The generation and use of unified data – smart data – is crucial. After all, one of the core requirements of Industry 4.0 is to generate information digitally at the machine level and make it available in a user-friendly way at all levels – on the shop floor and on the top floor. The aim is to close the gap between IT and OT, between information and operational technology.
Operationally, this means: After the foundation – the comprehensive digital networking of all factory equipment – the collected machine and sensor signals must be converted by the software into relevant and usable information. The goal is the digital twin of production, which maps all processes in real time in all desired systems. In this way, waste and errors can be analyzed virtually in real time and optimized in real terms.
3. Compose IT solutions – and ensure seamless interaction
The age of learning IT systems has begun. In this context, manufacturing companies face an apparent dilemma: On the one hand, they want to be able to use innovative solutions such as predictive, machine learning and AI apps in the future. At the same time, they own existing assets and IT systems worth many millions or billions of euros, which should still be able to run for years and continue to operate undisturbed by IT innovations to increase efficiency.
Companies need stability in production with simultaneous flexibility in order and capacity planning. Such flexibility in production can be enabled by modular IT platform solutions that, through open interfaces and connectors, enable a step-by-step digital transformation of a company’s own production IT – and, in the longer term, the path to a global world of digital supply and service chains.

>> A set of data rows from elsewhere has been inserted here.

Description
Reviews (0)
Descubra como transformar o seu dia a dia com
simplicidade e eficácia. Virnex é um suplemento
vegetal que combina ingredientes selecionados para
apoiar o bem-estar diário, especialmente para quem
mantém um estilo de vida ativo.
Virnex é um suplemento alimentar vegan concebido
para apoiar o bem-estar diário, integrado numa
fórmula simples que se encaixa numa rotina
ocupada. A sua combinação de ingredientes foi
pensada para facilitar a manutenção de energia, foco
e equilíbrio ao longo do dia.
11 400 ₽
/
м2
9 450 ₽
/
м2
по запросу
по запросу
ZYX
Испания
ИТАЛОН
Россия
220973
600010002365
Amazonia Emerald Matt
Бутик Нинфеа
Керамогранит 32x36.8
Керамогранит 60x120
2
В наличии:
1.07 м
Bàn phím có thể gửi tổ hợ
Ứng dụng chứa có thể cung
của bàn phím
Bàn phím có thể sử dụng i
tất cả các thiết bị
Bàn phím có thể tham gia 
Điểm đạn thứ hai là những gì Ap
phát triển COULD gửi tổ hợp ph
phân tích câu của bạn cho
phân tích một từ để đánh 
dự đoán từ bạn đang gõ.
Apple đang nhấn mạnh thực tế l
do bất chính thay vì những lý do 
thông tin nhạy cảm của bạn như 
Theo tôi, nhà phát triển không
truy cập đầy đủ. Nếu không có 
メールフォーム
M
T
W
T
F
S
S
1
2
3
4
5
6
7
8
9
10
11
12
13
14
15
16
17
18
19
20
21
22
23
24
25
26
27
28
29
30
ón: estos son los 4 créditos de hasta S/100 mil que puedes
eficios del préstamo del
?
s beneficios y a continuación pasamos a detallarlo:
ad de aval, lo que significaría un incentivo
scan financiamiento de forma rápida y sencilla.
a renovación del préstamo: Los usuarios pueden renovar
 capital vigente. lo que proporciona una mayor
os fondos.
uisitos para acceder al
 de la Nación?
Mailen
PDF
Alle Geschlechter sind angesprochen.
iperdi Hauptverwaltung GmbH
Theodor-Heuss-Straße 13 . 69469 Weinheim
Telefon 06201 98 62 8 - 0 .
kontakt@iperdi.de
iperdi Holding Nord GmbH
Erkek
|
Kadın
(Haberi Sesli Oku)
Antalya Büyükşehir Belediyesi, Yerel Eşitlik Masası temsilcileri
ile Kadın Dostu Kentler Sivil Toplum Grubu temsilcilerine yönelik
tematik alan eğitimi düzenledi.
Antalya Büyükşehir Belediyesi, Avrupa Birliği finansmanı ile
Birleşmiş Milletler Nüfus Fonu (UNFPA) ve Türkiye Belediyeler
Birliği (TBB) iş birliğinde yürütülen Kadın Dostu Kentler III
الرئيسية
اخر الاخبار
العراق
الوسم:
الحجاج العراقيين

Connect, harmonize, compose – bringing all three steps under one hat
If companies also take the concept of composability into account at the technological level, they have three key advantages: They ensure that
- IT innovations can be integrated at their individual speed – step-by-step instead of big bang,
- IT innovations can be tested successively in pilot projects, while main production continues undisturbed
- a later rollout of IT innovations or scaling can take place seamlessly.
The best solution for this is a central and powerful IIoT platform solution that offers connectivity, the digital twin, and the composability of software systems: the connection of all machines, smart data and digital twin, all common interfaces for data use in all desired apps and systems, and in different hybrid cloud/edge infrastructures.